Future developments and roadmap for mCP

Key areas on the roadmap include:

  • Registry API: A unified and hosted metadata service to centralize the discovery and publishing of mCP servers [01:22:00]. This will address fragmentation and enable dynamic discovery of new capabilities for agents, making them self-evolving [01:36:01]. It will also help with trust and verification (e.g., official servers) and versioning [01:23:25], [01:24:01].
  • .well-known: A complement to the registry, allowing services (like shopify.com) to host a .well-known/mcp.json file to declare their mCP endpoint, resources, and tools [01:39:27]. This provides a top-down, verified way for agents to find and use tools on a specific domain [01:40:07].
  • Stateful vs. Stateless Connections: Exploring short-lived HTTP-like connections for basic requests and long-lived SSE connections for advanced features like sampling or server-to-client notifications [01:41:41].
  • Streaming: Supporting first-class streaming of multiple chunks of data from server to client within the protocol [01:42:41].
  • Namespacing: Addressing tool name conflicts when multiple servers expose tools with the same name, potentially through logical grouping of tools or first-class protocol support [01:42:51].
  • Proactive Server Behavior: Developing patterns for servers to initiate actions (e.g., event-driven, deterministic systems) by asking for user input or notifying the user about something [01:43:31].
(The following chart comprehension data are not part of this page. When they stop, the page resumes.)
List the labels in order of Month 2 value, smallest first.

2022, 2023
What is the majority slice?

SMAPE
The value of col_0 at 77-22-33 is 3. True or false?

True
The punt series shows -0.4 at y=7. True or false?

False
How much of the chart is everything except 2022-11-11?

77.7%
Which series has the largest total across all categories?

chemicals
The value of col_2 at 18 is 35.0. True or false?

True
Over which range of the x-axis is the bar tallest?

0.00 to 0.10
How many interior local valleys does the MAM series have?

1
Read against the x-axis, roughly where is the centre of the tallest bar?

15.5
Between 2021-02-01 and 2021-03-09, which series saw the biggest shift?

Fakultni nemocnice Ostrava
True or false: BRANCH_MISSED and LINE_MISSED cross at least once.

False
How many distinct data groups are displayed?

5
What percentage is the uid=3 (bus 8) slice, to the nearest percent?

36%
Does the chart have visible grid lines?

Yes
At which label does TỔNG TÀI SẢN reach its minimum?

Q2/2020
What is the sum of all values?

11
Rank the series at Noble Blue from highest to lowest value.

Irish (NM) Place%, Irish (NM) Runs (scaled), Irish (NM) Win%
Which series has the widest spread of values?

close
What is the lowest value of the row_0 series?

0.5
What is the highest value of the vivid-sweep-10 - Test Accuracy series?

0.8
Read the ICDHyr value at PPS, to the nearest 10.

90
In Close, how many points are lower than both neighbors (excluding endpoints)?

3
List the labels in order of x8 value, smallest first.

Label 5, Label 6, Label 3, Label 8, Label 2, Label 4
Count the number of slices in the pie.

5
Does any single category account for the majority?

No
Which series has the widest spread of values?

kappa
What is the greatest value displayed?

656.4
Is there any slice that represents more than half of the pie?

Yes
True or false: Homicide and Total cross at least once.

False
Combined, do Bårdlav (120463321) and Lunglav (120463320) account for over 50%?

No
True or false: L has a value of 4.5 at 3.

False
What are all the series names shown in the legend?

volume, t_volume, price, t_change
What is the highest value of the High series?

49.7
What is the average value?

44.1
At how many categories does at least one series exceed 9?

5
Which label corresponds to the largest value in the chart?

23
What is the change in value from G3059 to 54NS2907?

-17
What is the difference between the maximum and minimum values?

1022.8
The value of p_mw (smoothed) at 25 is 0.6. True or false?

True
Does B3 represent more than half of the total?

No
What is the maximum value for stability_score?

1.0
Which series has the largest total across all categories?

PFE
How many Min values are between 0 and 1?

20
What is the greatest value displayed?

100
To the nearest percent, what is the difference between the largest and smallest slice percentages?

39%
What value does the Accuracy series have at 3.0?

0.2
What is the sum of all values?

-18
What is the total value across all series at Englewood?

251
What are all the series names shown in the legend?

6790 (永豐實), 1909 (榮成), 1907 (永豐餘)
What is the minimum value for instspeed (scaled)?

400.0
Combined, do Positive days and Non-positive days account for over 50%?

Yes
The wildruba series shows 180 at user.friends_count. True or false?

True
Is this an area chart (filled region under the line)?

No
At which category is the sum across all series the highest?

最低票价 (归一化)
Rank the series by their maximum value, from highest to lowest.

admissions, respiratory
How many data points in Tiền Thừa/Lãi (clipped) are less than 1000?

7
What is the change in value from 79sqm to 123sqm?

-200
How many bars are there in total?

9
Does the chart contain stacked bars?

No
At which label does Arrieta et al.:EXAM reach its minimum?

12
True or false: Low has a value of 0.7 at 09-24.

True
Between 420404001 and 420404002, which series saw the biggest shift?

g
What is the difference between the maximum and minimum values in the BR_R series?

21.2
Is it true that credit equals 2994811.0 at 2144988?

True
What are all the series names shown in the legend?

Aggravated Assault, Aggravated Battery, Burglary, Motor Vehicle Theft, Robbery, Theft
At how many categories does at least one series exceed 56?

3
Considerations and Best Practices

  • Error Handling and Debugging: While mCP itself doesn’t enforce observability, the server builder is incentivized to expose useful data and debugging information via metadata to the client for a good user experience [01:05:25]. Tools like “Inspector” (from Anthropic) allow users to examine logs and server connections [01:09:49].
  • Version Control: mCP servers, often released as packages (npm, pip), follow standard package versioning, implying clear upgrade paths [01:16:09]. The upcoming registry will also support versioning for metadata [01:24:01].
  • Trust and Security: Users should be judicious about which servers they connect to [01:18:06]. The server builder is responsible for controlling the flow of information and authentication, and future registry features will aid in verifying trusted sources [01:11:31], [01:38:19].
  • LLM Generation of Servers: For simpler servers that primarily wrap existing APIs, LLMs can automatically generate mCP servers [01:49:24]. However, more complex logic, logging, and data transformations may require manual implementation [01:50:00].
  • Transport Agnostic: mCP is transport agnostic, meaning the underlying communication method (e.g., standard IO, SSE) does not alter the protocol’s fundamental behavior, allowing for custom transports [01:32:05].